■ **PROBLEM TO WORK ON**
Only the stretch below from the line holding "the farm worker at point (91, 230)" through the line holding "A name on its" should be restated, word for word and with both ends included; pictures stay out.

■ **Spatial grounding data**
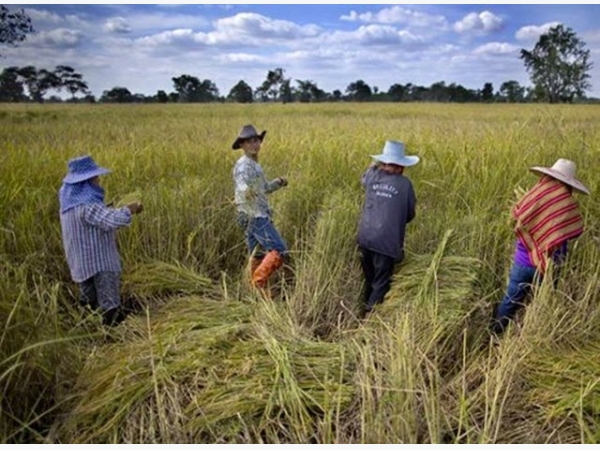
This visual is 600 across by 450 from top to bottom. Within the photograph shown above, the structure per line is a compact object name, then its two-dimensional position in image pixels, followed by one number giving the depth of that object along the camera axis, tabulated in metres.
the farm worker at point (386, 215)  2.99
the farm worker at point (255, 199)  3.29
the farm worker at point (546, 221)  2.63
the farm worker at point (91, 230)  2.69
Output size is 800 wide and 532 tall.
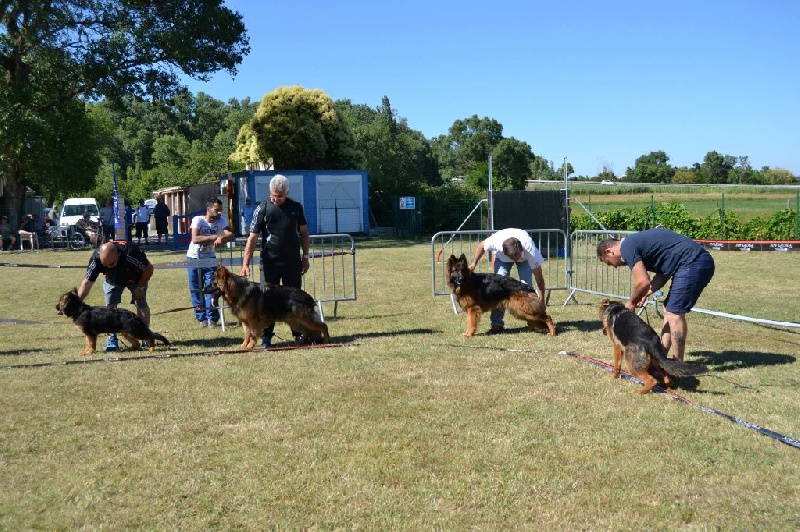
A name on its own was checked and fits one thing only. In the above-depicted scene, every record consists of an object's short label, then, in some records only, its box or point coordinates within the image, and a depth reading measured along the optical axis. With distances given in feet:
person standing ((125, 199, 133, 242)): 102.67
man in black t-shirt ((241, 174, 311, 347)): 27.94
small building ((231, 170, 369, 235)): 109.19
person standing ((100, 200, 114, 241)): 87.81
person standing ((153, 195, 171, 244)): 98.32
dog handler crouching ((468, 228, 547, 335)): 31.27
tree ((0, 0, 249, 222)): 87.15
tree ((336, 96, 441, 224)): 125.70
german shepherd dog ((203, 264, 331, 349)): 27.35
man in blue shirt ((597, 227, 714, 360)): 23.30
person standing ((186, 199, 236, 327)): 33.24
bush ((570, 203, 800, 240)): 80.12
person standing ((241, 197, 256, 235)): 100.85
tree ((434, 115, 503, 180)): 229.04
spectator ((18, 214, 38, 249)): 93.25
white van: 114.11
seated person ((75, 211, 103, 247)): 90.05
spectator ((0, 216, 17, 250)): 93.71
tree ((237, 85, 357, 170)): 123.44
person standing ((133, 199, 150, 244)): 100.32
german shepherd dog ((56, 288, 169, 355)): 27.89
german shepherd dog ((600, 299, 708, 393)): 21.02
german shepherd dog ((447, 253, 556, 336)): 30.14
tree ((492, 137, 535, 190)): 190.39
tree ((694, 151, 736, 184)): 261.65
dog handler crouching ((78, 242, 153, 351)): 28.43
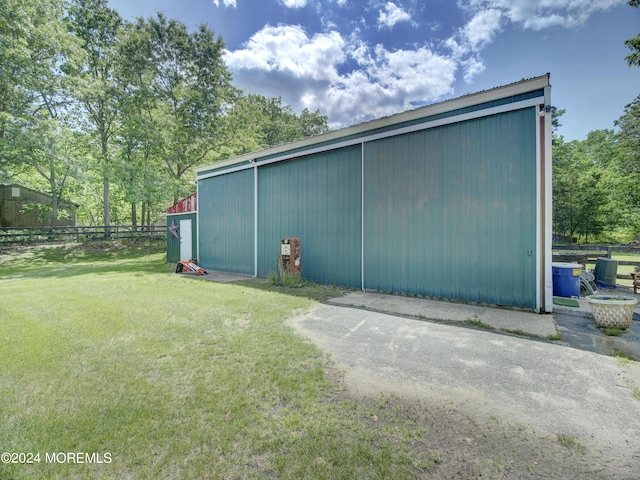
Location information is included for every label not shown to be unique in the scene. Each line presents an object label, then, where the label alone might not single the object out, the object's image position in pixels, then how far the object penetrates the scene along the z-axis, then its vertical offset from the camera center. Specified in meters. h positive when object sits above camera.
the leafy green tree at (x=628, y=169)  15.26 +3.99
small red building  10.98 +0.43
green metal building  4.61 +0.80
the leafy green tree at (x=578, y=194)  19.44 +3.11
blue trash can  5.38 -0.76
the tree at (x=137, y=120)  16.45 +6.98
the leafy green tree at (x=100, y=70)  15.67 +9.87
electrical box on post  7.18 -0.42
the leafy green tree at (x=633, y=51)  6.71 +4.55
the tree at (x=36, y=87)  12.85 +7.46
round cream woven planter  3.64 -0.92
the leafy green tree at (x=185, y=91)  17.61 +9.54
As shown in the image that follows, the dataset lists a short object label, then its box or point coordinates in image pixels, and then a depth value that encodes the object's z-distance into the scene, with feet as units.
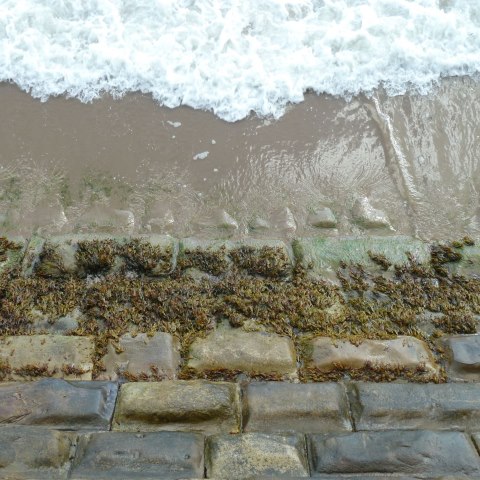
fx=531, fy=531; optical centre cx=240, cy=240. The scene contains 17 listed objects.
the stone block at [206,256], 10.74
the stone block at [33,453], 6.99
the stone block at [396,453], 7.27
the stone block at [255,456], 7.18
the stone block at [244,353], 8.87
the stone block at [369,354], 8.98
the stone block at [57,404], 7.77
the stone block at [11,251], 10.85
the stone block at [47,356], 8.66
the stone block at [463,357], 9.10
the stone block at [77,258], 10.59
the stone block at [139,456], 7.08
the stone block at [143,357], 8.75
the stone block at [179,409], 7.87
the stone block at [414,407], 8.05
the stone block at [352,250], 10.98
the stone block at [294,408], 7.95
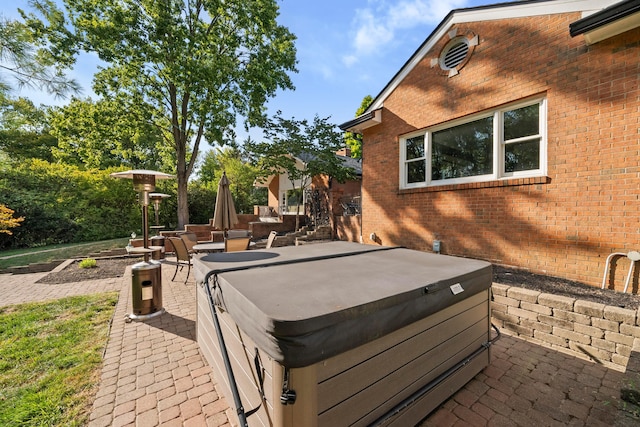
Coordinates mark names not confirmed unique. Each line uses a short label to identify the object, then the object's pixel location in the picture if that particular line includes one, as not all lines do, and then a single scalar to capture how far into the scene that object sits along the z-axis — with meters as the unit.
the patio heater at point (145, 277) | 4.18
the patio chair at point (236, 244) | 6.40
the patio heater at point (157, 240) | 9.06
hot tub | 1.43
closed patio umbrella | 7.50
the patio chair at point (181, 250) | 6.38
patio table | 6.57
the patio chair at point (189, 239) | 8.14
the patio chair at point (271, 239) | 7.85
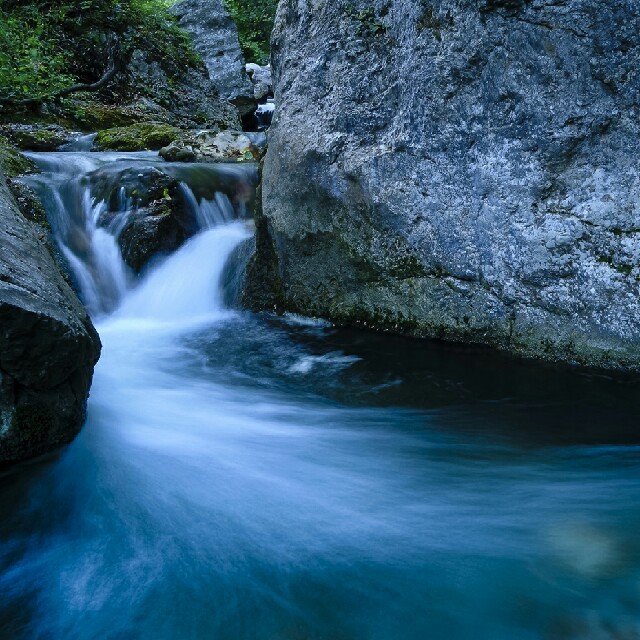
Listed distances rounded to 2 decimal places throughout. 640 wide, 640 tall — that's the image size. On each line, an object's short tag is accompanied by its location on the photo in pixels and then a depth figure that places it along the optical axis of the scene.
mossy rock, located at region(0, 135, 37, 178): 7.12
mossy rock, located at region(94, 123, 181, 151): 9.88
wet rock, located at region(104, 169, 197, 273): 6.75
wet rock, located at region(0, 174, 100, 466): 2.88
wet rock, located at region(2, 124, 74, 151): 9.26
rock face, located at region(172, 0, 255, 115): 16.19
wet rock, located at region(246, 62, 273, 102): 18.50
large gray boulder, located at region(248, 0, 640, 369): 4.28
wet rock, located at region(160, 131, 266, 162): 9.06
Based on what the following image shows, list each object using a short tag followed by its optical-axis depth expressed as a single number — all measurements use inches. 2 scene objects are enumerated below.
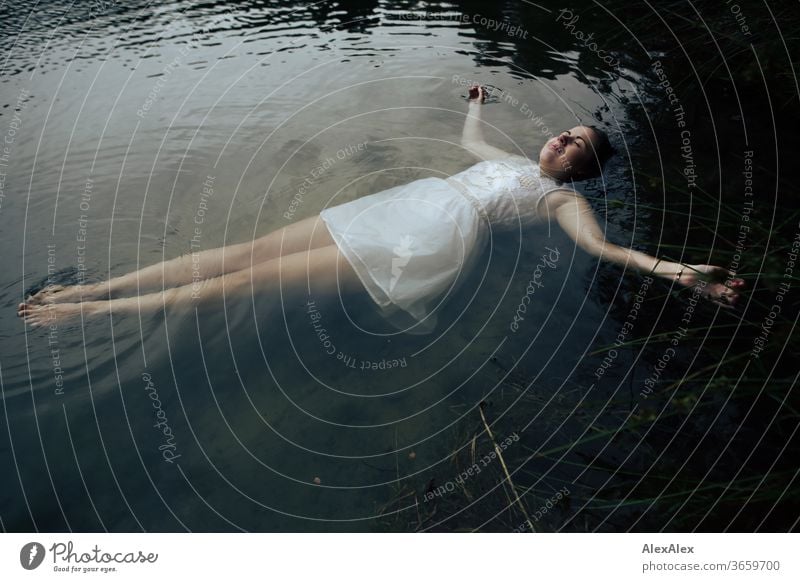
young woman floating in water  112.7
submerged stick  83.1
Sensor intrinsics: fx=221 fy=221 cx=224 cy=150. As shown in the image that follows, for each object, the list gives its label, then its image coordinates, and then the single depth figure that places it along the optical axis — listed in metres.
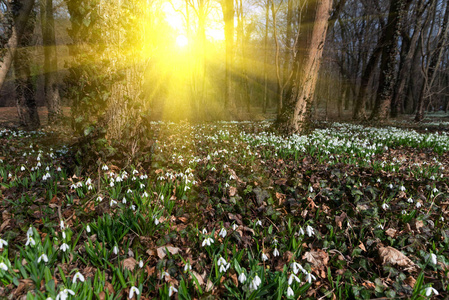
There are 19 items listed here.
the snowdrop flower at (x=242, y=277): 1.47
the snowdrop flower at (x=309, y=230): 2.00
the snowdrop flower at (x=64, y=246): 1.63
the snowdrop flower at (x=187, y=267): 1.59
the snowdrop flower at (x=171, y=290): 1.40
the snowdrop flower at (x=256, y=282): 1.45
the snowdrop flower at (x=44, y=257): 1.57
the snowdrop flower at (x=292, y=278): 1.43
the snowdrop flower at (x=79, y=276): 1.40
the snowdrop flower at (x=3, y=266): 1.45
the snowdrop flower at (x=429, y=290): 1.35
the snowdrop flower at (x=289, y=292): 1.39
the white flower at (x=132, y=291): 1.38
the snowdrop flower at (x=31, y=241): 1.66
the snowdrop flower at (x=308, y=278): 1.47
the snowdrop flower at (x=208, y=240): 1.80
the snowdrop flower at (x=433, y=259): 1.64
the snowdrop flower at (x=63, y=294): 1.25
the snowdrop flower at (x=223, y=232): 1.91
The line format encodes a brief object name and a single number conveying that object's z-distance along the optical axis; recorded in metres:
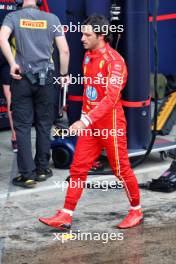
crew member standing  12.42
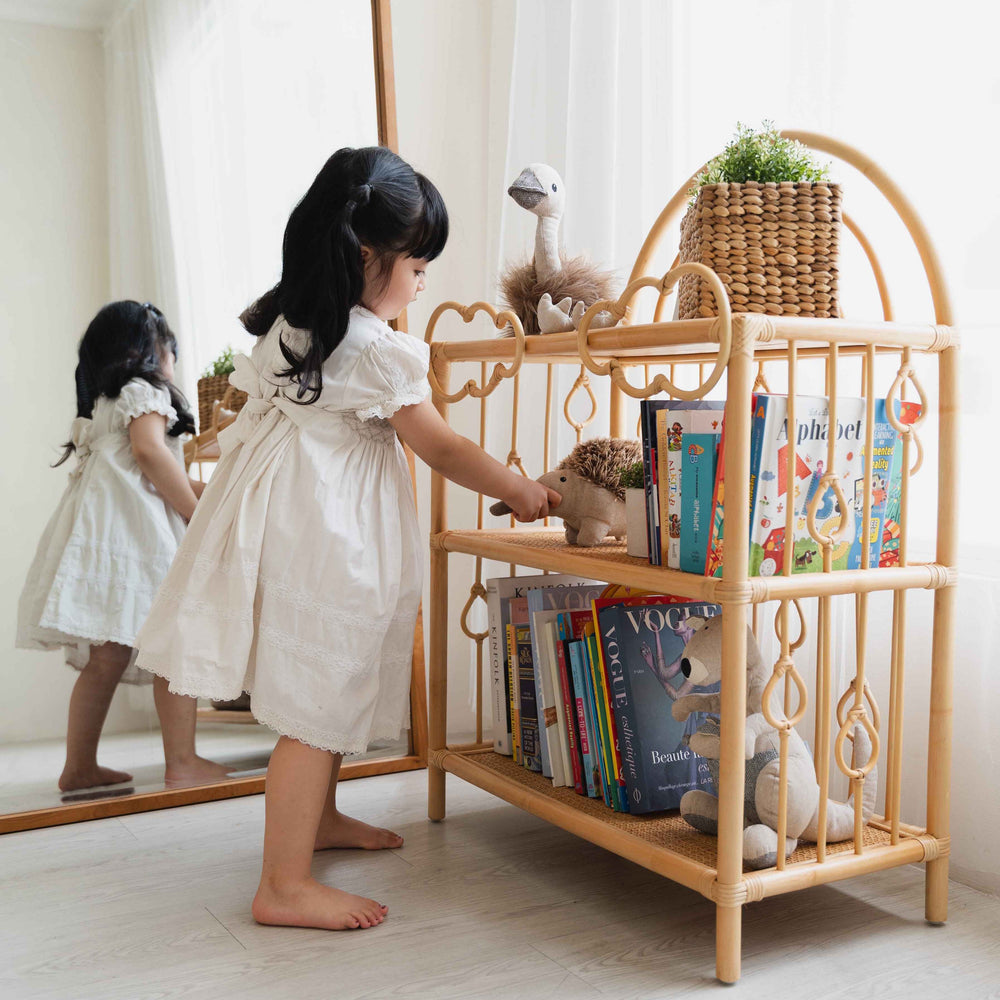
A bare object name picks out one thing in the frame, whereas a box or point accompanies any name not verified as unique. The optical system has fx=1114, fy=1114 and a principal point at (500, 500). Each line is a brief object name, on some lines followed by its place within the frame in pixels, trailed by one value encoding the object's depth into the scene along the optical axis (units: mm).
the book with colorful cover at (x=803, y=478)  1154
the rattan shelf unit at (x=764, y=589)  1113
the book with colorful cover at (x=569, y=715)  1466
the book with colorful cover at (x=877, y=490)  1234
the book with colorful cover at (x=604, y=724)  1393
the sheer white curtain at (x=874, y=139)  1328
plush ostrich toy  1457
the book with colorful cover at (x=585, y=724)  1433
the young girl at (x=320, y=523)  1332
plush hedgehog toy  1448
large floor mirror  1753
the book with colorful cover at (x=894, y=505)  1262
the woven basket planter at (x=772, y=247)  1195
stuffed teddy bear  1205
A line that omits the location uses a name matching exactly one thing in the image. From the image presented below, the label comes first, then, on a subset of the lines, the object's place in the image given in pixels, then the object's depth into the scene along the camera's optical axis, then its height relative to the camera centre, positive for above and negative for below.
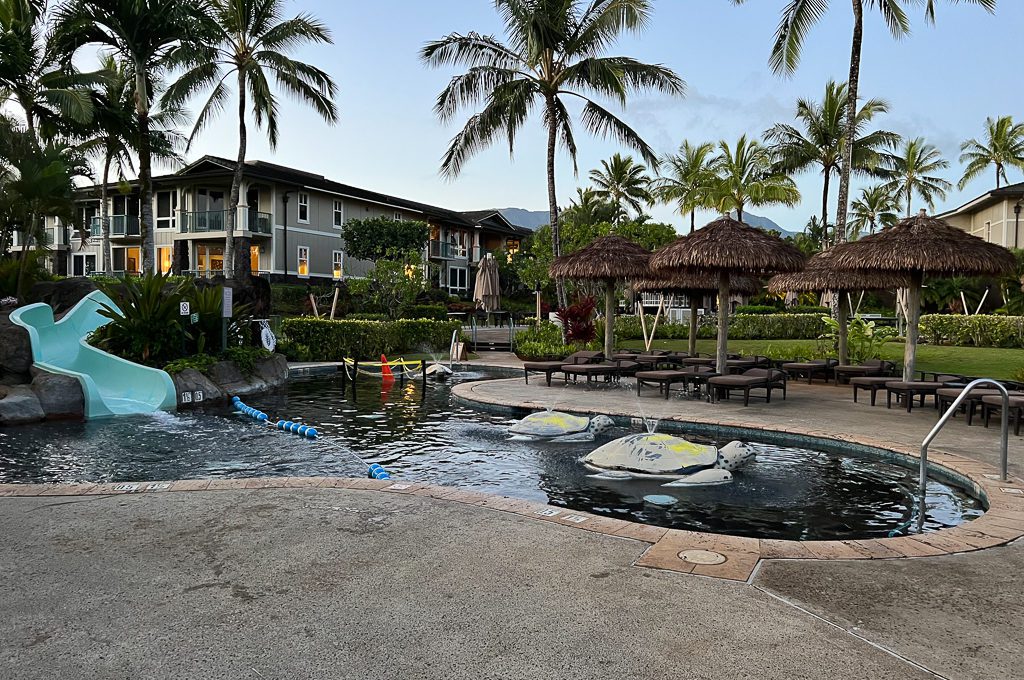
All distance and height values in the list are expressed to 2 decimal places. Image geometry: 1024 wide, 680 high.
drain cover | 4.28 -1.45
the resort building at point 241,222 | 35.28 +4.70
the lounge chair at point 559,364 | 14.84 -0.97
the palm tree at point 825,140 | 39.34 +10.61
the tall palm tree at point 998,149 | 49.56 +12.67
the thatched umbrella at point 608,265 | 15.42 +1.21
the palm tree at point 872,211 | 60.72 +9.95
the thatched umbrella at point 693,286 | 15.37 +0.83
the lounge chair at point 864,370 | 13.93 -0.92
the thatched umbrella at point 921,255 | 11.27 +1.14
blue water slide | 11.58 -1.08
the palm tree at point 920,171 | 55.62 +12.33
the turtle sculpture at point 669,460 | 7.33 -1.50
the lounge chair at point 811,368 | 14.72 -0.94
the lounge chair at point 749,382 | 11.63 -1.00
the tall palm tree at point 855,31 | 18.86 +8.28
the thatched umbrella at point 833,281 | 14.18 +0.90
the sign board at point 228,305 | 13.74 +0.15
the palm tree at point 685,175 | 46.16 +10.08
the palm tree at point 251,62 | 25.48 +9.20
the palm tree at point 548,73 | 21.73 +7.74
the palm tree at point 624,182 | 54.78 +10.74
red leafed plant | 20.39 -0.13
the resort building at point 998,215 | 38.69 +6.59
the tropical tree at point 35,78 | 21.83 +7.71
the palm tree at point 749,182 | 40.62 +8.23
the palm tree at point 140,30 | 22.23 +9.07
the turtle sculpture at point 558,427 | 9.63 -1.50
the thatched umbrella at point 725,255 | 12.46 +1.19
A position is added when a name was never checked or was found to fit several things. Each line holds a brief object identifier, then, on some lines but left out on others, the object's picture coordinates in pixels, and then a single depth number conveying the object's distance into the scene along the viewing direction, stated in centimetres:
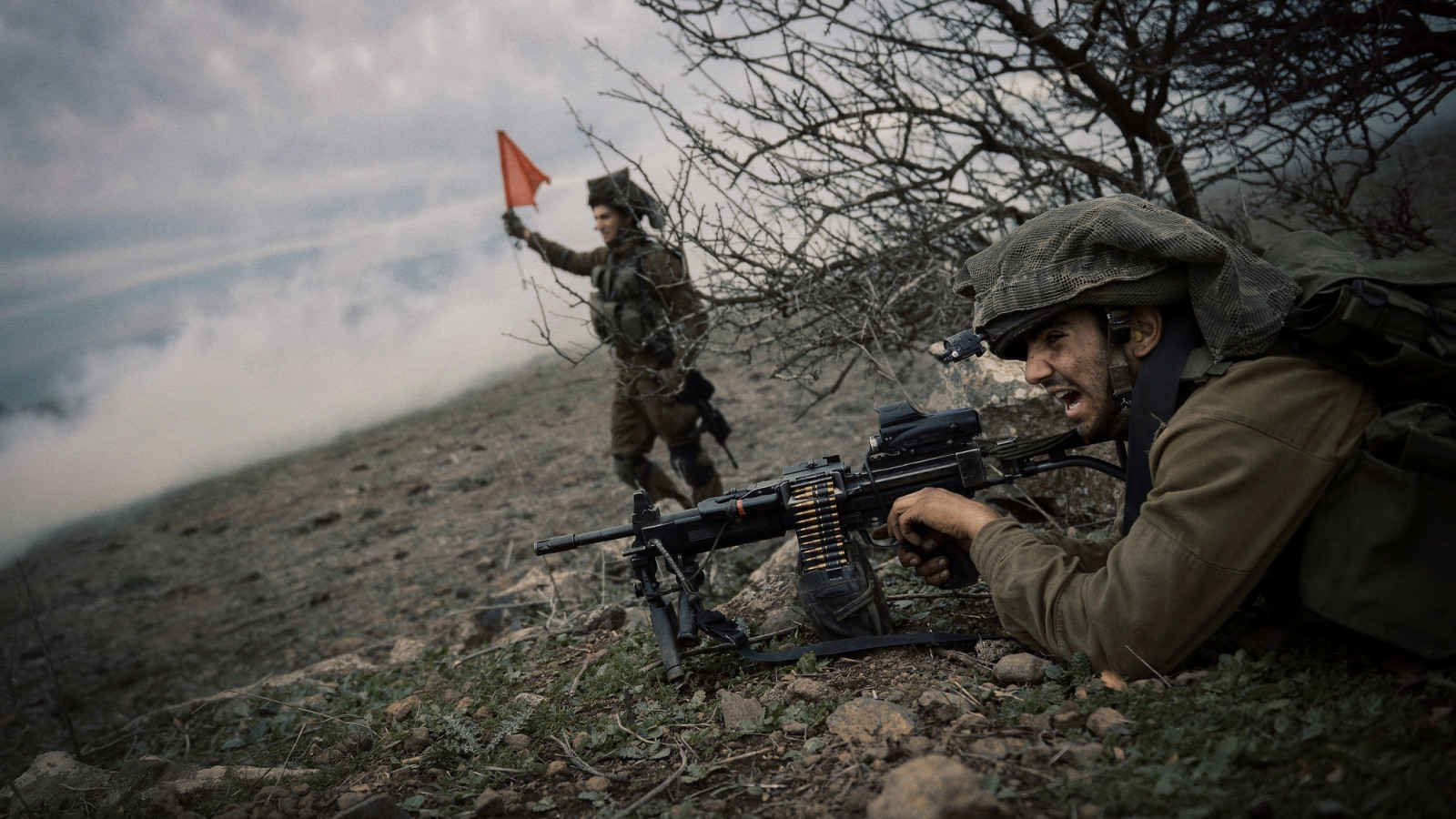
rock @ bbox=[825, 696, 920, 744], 241
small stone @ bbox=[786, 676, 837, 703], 279
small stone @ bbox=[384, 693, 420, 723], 358
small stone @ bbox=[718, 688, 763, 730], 272
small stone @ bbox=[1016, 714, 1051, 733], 229
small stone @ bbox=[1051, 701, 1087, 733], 227
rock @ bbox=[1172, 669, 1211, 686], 232
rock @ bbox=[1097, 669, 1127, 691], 237
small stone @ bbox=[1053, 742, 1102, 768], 208
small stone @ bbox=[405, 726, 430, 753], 312
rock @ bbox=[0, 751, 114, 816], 312
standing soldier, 595
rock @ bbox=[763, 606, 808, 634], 340
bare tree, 463
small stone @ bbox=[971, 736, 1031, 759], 219
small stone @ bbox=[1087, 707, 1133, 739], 218
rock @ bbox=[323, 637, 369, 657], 580
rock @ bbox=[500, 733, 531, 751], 294
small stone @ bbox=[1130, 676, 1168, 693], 229
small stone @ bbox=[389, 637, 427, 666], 485
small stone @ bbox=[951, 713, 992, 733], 238
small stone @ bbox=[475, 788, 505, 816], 248
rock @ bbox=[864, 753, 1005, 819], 182
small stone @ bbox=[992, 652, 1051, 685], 260
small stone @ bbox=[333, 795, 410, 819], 241
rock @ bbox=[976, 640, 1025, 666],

■ **RESULT BELOW**
the farm worker at point (91, 230)  2.69
Output size is 800 wide and 532 tall.
A name on its own was checked and fits one thing only. In the above-depicted scene, every record consists of an object's short label, then, in some records only, its box or point coordinates within the image, and a depth reading measured along the optical axis. With distances given in feet:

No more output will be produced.